Don’t Ditch the Mask for a Face Shield

We get it. Wearing a mask can be uncomfortable. They're hot. They get damp if you exert yourself. The elastics may hurt your ears. So it can be tempting to try using a face shield instead – a clear plastic shield that covers your face from your forehead down. But shields were never meant to be used alone when trying to prevent the spread of airborne infections. They should be used together with masks for optimum protection, which is why you see images of hospital staff and people in high-risk areas wearing both together.

Here is why face shields should not be used alone.

On one hand, face shields are rigid or semi-rigid clear plastic sheets that curve around your face, but they do not sit next to your skin on the cheeks or below your mouth. Their original use was to protect the wearer from splashes of body fluid that could hit their eyes and face. On the other hand, masks, when worn correctly, fit around the nose, cheeks and chin to keep your airborne droplets in and to keep outside droplets out.

Researchers from Florida Atlantic University College of Engineering and Computer Science performed experiments to look at how droplets acted when a person sneezed or coughed while wearing a face shield without a mask. Would the shield protect the people around them? The answer was no. What the researchers found was that although the shield did stop the initial spray of droplets after a sneeze or cough, the droplets then moved across the shield and spread out the sides and bottom of the shield, entering the surrounding environment.

In addition, while masks can filter out droplets as you breathe in, the open spaces around the face shields allow a flow of possibly contaminated air underneath the shield that you would then breathe in. Therefore, there is little protection from someone who may be speaking nearby, or coughing or sneezing.

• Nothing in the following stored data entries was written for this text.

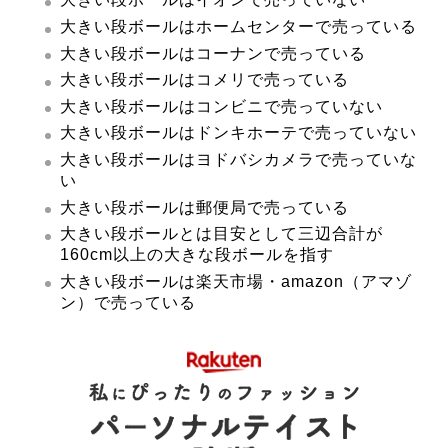
大きい段ボールはホームセンターで売っている
大きい段ボールはコーナンで売っている
大きい段ボールはコメリで売っている
大きい段ボールはコンビニで売っていない
大きい段ボールはドンキホーテで売っていない
大きい段ボールはヨドバシカメラで売っていな
い
大きい段ボールは郵便局で売っている
大きい段ボールとは目安として三辺合計が
160cm以上の大きな段ボールを指す
大きい段ボールは楽天市場・amazon（アマゾ
ン）で売っている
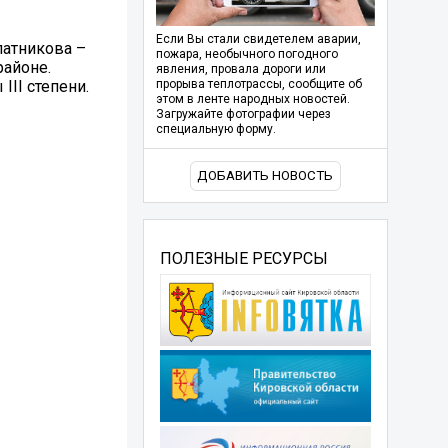
Если Вы стали свидетелем аварии,
патникова –
пожара, необычного погодного
районе.
явления, провала дороги или
III степени.
прорыва теплотрассы, сообщите об
этом в ленте народных новостей.
Загружайте фотографии через
специальную форму.
ДОБАВИТЬ НОВОСТЬ
ПОЛЕЗНЫЕ РЕСУРСЫ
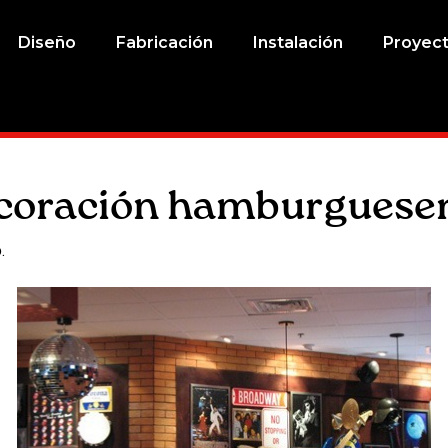
Diseño
Fabricación
Instalación
Proyec
coración hamburgueser
.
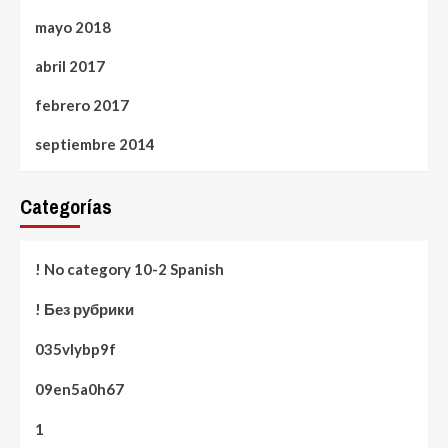
mayo 2018
abril 2017
febrero 2017
septiembre 2014
Categorías
! No category 10-2 Spanish
! Без рубрики
035vlybp9f
09en5a0h67
1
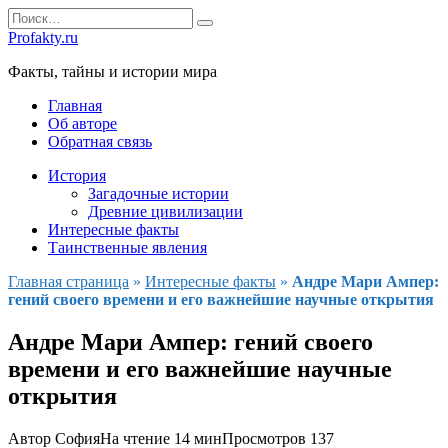
Перейти
Search
к
for:
Profakty.ru
содержанию
Факты, тайны и истории мира
Главная
Об авторе
Обратная связь
История
Загадочные истории
Древние цивилизации
Интересные факты
Таинственные явления
Главная страница
»
Интересные факты
»
Андре Мари Ампер:
гений своего времени и его важнейшие научные открытия
Андре Мари Ампер: гений своего
времени и его важнейшие научные
открытия
Автор
София
На чтение
14 мин
Просмотров
137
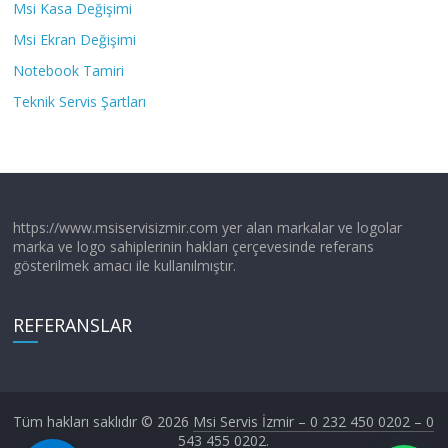
Msi Kasa Değişimi
Msi Ekran Değişimi
Notebook Tamiri
Teknik Servis Şartları
https://www.msiservisizmir.com yer alan markalar ve logolar
marka ve logo sahiplerinin hakları çerçevesinde referans
gösterilmek amacı ile kullanılmıştır.
REFERANSLAR
Tüm hakları saklıdır © 2026
Msi Servis İzmir – 0 232 450 0202 – 0
543 455 0202
.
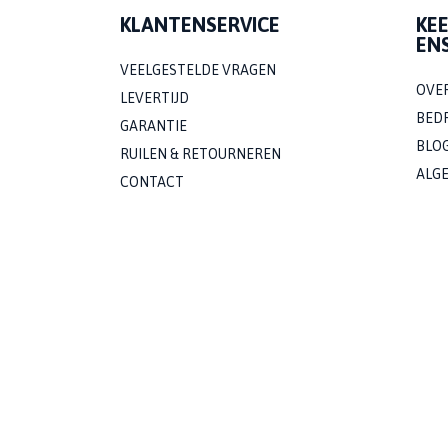
KLANTENSERVICE
KE
EN
VEELGESTELDE VRAGEN
OVE
LEVERTIJD
BED
GARANTIE
BLO
RUILEN & RETOURNEREN
ALG
CONTACT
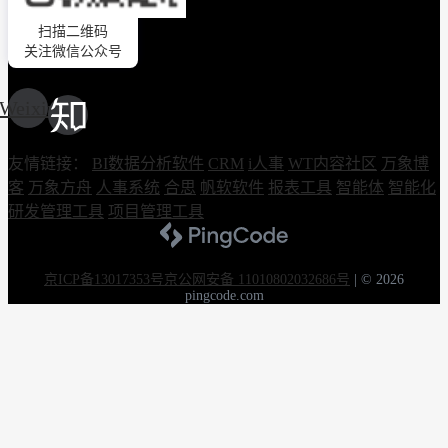
扫描二维码
关注微信公众号
Weixin
友情链接：
BI数据分析软件
CRM
i人事
WT内容社区
万象博
客
万象方舟
人事系统
合思
帆软软件
报表工具
智能体
智能化
研发管理工具
项目管理工具
京ICP备13017353号
京公网安备 11010802032686号
|
© 2026
pingcode.com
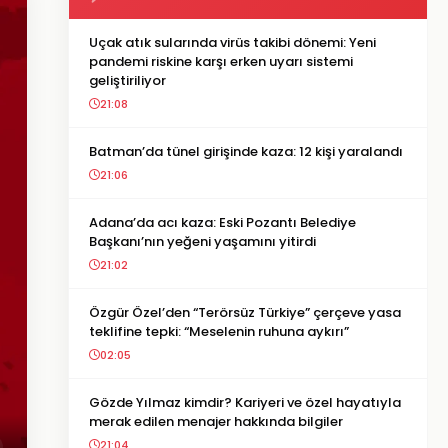
Uçak atık sularında virüs takibi dönemi: Yeni
pandemi riskine karşı erken uyarı sistemi
geliştiriliyor
21:08
Batman’da tünel girişinde kaza: 12 kişi yaralandı
21:06
Adana’da acı kaza: Eski Pozantı Belediye
Başkanı’nın yeğeni yaşamını yitirdi
21:02
Özgür Özel’den “Terörsüz Türkiye” çerçeve yasa
teklifine tepki: “Meselenin ruhuna aykırı”
02:05
Gözde Yılmaz kimdir? Kariyeri ve özel hayatıyla
merak edilen menajer hakkında bilgiler
21:04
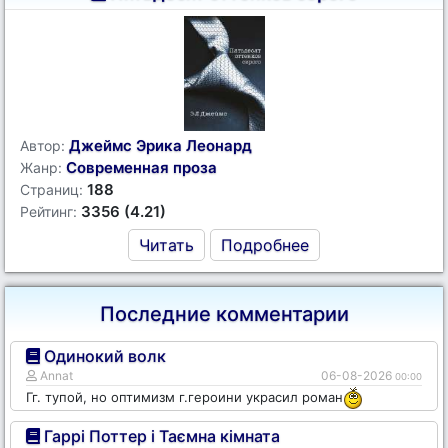
Джеймс Эрика Леонард
Автор:
Современная проза
Жанр:
188
Страниц:
3356 (4.21)
Рейтинг:
Читать
Подробнее
Последние комментарии
Одинокий волк
Annat
06-08-2026
00:00
Гг. тупой, но оптимизм г.героини украсил роман
Гаррі Поттер і Таємна кімната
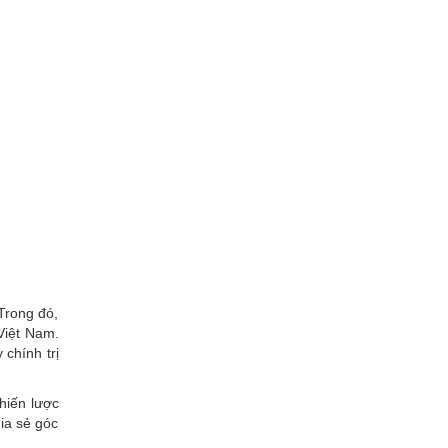
Trong đó,
Việt Nam.
 chính trị
hiến lược
ia sẻ góc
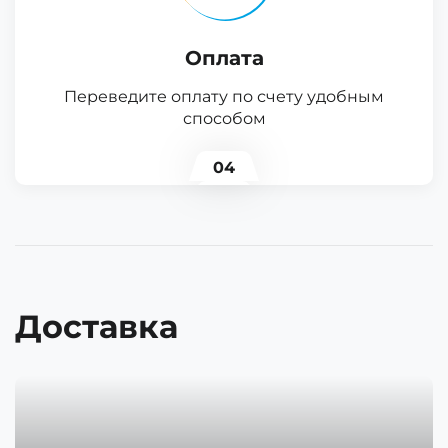
Оплата
Переведите оплату по счету удобным
способом
04
Доставка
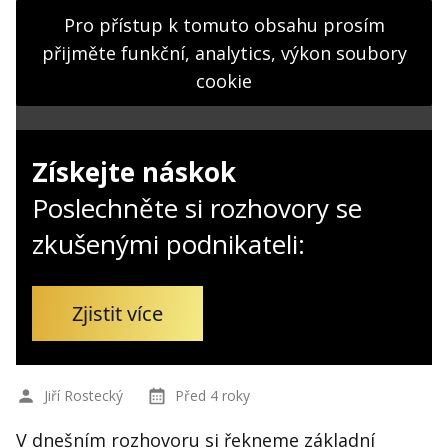
Kontakt
Pro přístup k tomuto obsahu prosím
Obchodní podmínky
přijměte funkční, analytics, výkon soubory
cookie
Hledaná fráze
Hledat
Získejte náskok
Poslechněte si rozhovory se
zkušenými podnikateli:
Zjistit více
Jiří Rostecký
Před 4 roky
V dnešním rozhovoru si řekneme základní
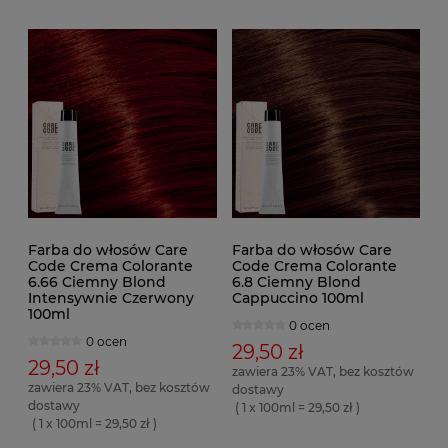
Farba do włosów Care
Farba do włosów Care
Code Crema Colorante
Code Crema Colorante
6.66 Ciemny Blond
6.8 Ciemny Blond
Intensywnie Czerwony
Cappuccino 100ml
100ml
0 ocen
0 ocen
29,50 zł
29,50 zł
zawiera 23% VAT, bez kosztów
zawiera 23% VAT, bez kosztów
dostawy
dostawy
( 1 x 100ml = 29,50 zł )
( 1 x 100ml = 29,50 zł )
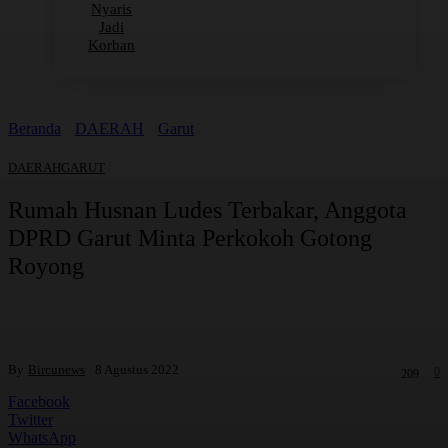
Nyaris
Jadi
Korban
Beranda
DAERAH
Garut
DAERAH
GARUT
Rumah Husnan Ludes Terbakar, Anggota
DPRD Garut Minta Perkokoh Gotong
Royong
By
Bircunews
8 Agustus 2022
0
209
Facebook
Twitter
WhatsApp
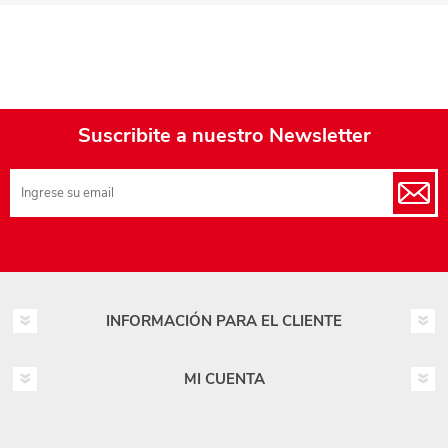
Suscribite a nuestro Newsletter
INFORMACIÓN PARA EL CLIENTE
MI CUENTA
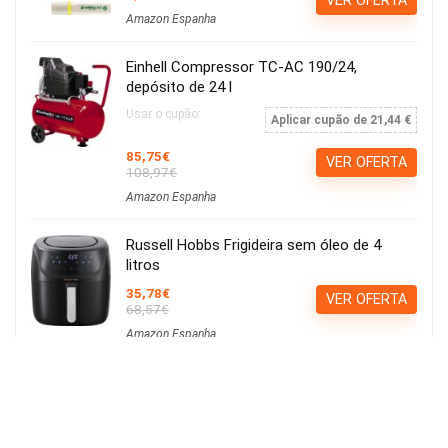
VER OFERTA
Amazon Espanha
Einhell Compressor TC-AC 190/24,
depósito de 24 l
Usar o cupão:
Aplicar cupão de 21,44 €
85,75€
VER OFERTA
108,97€
Amazon Espanha
Russell Hobbs Frigideira sem óleo de 4
litros
35,78€
VER OFERTA
68,57€
Amazon Espanha
Calvin Klein ck be EDT 100ml
15,21€
Ver Cupão
22,90€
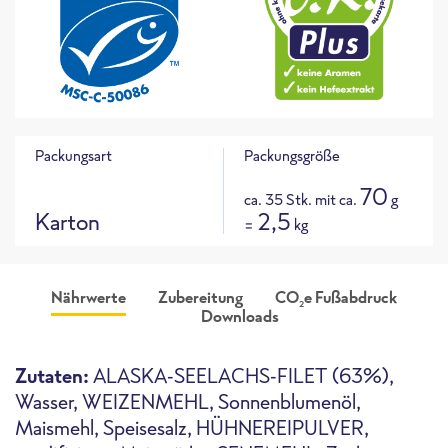
Packungsart
Packungsgröße
70
ca. 35 Stk. mit ca.
g
Karton
2,5
=
kg
Nährwerte
Zubereitung
CO
e Fußabdruck
2
Downloads
Produktabbildung
CO
e Fußabdruck für dieses
265 g
ca.
2
Produkt
i
Zutaten:
ALASKA-SEELACHS-FILET (63%),
CO
e / 100g
2
Wasser, WEIZENMEHL, Sonnenblumenöl,
Maismehl, Speisesalz, HÜHNEREIPULVER,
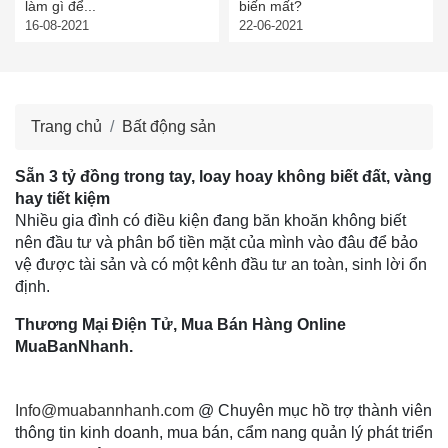
làm gì để...
biến mất?
16-08-2021
22-06-2021
Trang chủ
Bất động sản
Sẵn 3 tỷ đồng trong tay, loay hoay không biết đất, vàng
hay tiết kiệm
Nhiều gia đình có điều kiện đang băn khoăn không biết
nên đầu tư và phân bổ tiền mặt của mình vào đâu để bảo
vệ được tài sản và có một kênh đầu tư an toàn, sinh lời ổn
định.
Thương Mại Điện Tử, Mua Bán Hàng Online
MuaBanNhanh.
Info@muabannhanh.com
@ Chuyên mục hồ trợ thành viên
thông tin kinh doanh, mua bán, cẩm nang quản lý phát triển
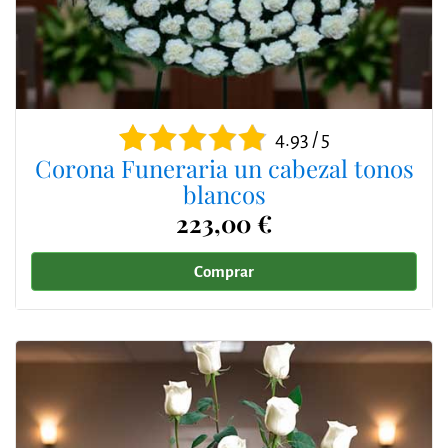
4.93 / 5
Corona Funeraria un cabezal tonos
blancos
223,00 €
Comprar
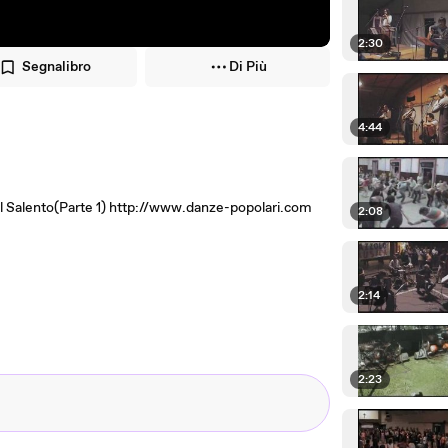
2:30
Segnalibro
Di Più
4:44
ca dal Salento(Parte 1) http://www.danze-popolari.com
2:08
2:14
2:23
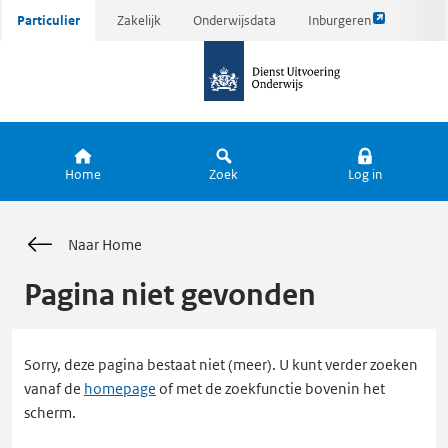
Link
Ga
Particulier
Zakelijk
Onderwijsdata
Inburgeren
opent
direct
naar
externe
naar
de
pagina
inhoud
homepagina
Home
Zoek
Log in
Naar Home
Pagina niet gevonden
Sorry, deze pagina bestaat niet (meer). U kunt verder zoeken
vanaf de
homepage
of met de zoekfunctie bovenin het
scherm.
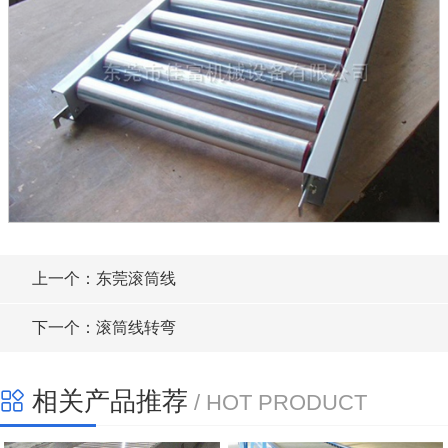
上一个：东莞滚筒线
下一个：滚筒线转弯
相关产品推荐
/ HOT PRODUCT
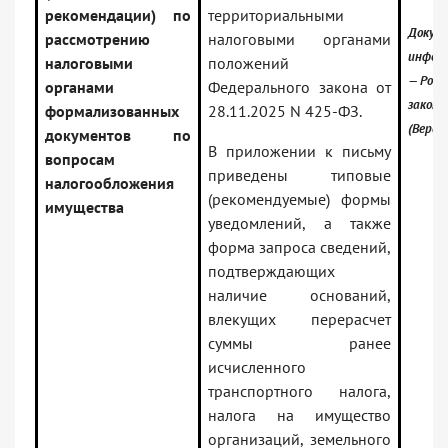
рекомендации) по
территориальными
Докуме
рассмотрению
налоговыми органами
инфор
налоговыми
положений
— Росс
органами
Федерального закона от
закон
формализованных
28.11.2025 N 425-ФЗ.
(Верси
документов по
В приложении к письму
вопросам
приведены типовые
налогообложения
(рекомендуемые) формы
имущества
уведомлений, а также
форма запроса сведений,
подтверждающих
наличие оснований,
влекущих перерасчет
суммы ранее
исчисленного
транспортного налога,
налога на имущество
организаций, земельного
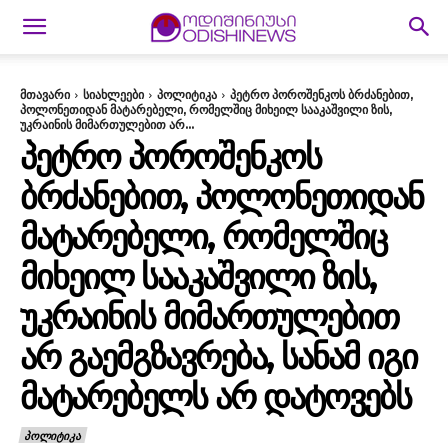
მთავარი
სიახლეები
პოლიტიკა
პეტრო პოროშენკოს ბრძანებით,
პოლონეთიდან მატარებელი, რომელშიც მიხეილ სააკაშვილი ზის,
უკრაინის მიმართულებით არ...
ᲞᲔᲢᲠᲝ ᲞᲝᲠᲝᲨᲔᲜᲙᲝᲡ
ᲑᲠᲫᲐᲜᲔᲑᲘᲗ, ᲞᲝᲚᲝᲜᲔᲗᲘᲓᲐᲜ
ᲛᲐᲢᲐᲠᲔᲑᲔᲚᲘ, ᲠᲝᲛᲔᲚᲨᲘᲪ
ᲛᲘᲮᲔᲘᲚ ᲡᲐᲐᲙᲐᲨᲕᲘᲚᲘ ᲖᲘᲡ,
ᲣᲙᲠᲐᲘᲜᲘᲡ ᲛᲘᲛᲐᲠᲗᲣᲚᲔᲑᲘᲗ
ᲐᲠ ᲒᲐᲔᲛᲒᲖᲐᲕᲠᲔᲑᲐ, ᲡᲐᲜᲐᲛ ᲘᲒᲘ
ᲛᲐᲢᲐᲠᲔᲑᲔᲚᲡ ᲐᲠ ᲓᲐᲢᲝᲕᲔᲑᲡ
ᲞᲝᲚᲘᲢᲘᲙᲐ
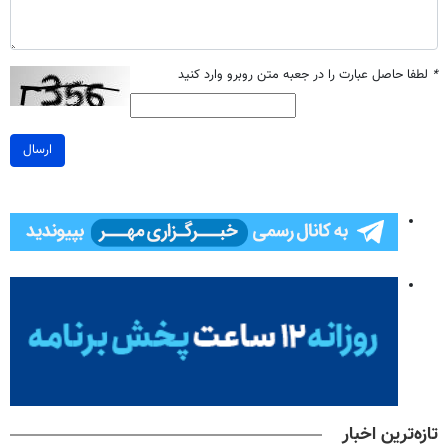
*
لطفا حاصل عبارت را در جعبه متن روبرو وارد کنید
ارسال
تازه‌ترین اخبار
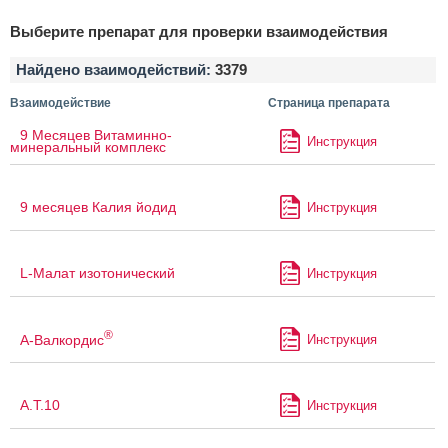
Выберите препарат для проверки взаимодействия
Найдено взаимодействий:
3379
Взаимодействие
Страница препарата
9 Месяцев Витаминно-
Инструкция
минеральный комплекс
9 месяцев Калия йодид
Инструкция
L-Малат изотонический
Инструкция
®
А-Валкордис
Инструкция
А.Т.10
Инструкция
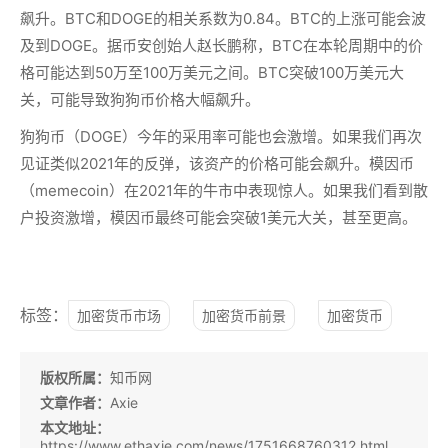
飙升。BTC和DOGE的相关系数为0.84。BTC的上涨可能会波
及到DOGE。据币安创始人赵长鹏称，BTC在本轮周期中的价
格可能达到50万至100万美元之间。BTC突破100万美元大
关，可能导致狗狗币价格大幅飙升。
狗狗币（DOGE）今年的采用率可能也会激增。如果我们再次
见证类似2021年的反弹，该资产的价格可能会飙升。模因币
（memecoin）在2021年的牛市中表现惊人。如果我们看到散
户投资激增，模因币最终可能会突破1美元大关，甚至更高。
标签：
加密货币市场
加密货币前景
加密货币
版权所属：
知币网
文章作者：
Axie
本文地址：
https://www.ethaxie.com/news/1751668760312.html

In the same study, the researchers looked at masks that are sold with exhale valves, which manufacturers claim are more comfortable for breathing and just as safe as regular masks. These should not be confused with the official N-95 masks, which are specially designed for optimum safety. The valves on the other masks allow your breath to push through the mask every time you exhale. In other words, they do not filter out any viruses. Thus every time you breathe, if you have the virus, it is sent outside the mask into the open.

“Our observations suggest that to minimize the community spread of COVID-19, it may be preferable to use high quality cloth or surgical masks that are of a plain design, instead of face shields and masks equipped with exhale valves,” the researchers concluded.